Collection entries –
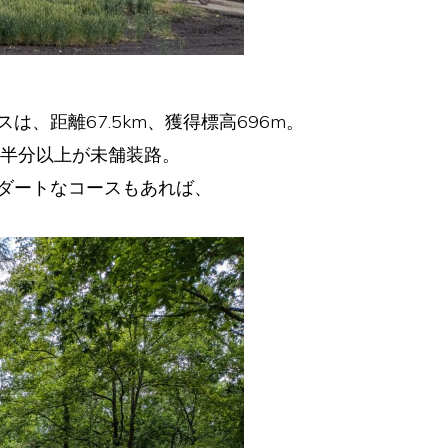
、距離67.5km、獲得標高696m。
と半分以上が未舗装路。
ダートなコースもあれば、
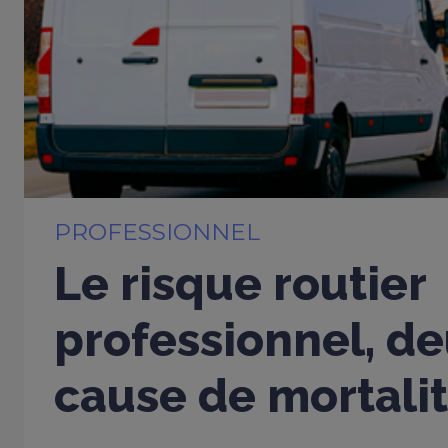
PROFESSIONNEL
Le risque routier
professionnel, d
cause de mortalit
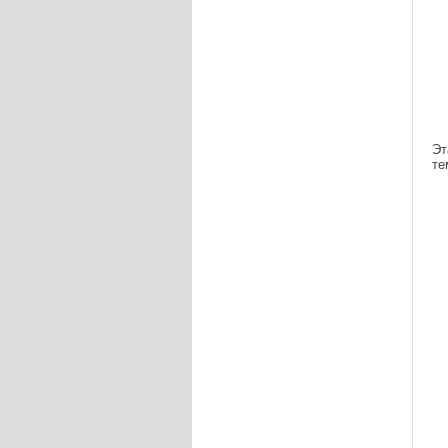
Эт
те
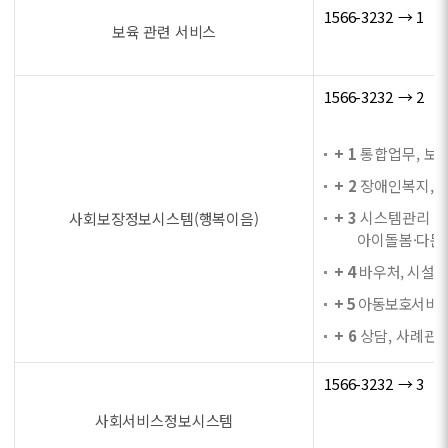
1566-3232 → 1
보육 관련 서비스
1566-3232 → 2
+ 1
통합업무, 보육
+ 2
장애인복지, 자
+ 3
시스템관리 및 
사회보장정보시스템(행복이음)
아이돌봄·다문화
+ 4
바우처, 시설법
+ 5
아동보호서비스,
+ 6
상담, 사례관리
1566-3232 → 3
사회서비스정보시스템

EXERCISE DESCRIPTION – Reproduce every line of text in the data above without any change, and leave the pictures out.

EXERCISE SOLUTION –
、距離67.5km、獲得標高696m。
と半分以上が未舗装路。
ダートなコースもあれば、
PROFESSIONNEL
Le risque routier
professionnel, d
cause de mortalit
Эт
те
1566-3232 → 1
보육 관련 서비스
1566-3232 → 2
+ 1
통합업무, 보육
+ 2
장애인복지, 자
+ 3
시스템관리 및 
사회보장정보시스템(행복이음)
아이돌봄·다문화
+ 4
바우처, 시설법
+ 5
아동보호서비스,
+ 6
상담, 사례관리
1566-3232 → 3
사회서비스정보시스템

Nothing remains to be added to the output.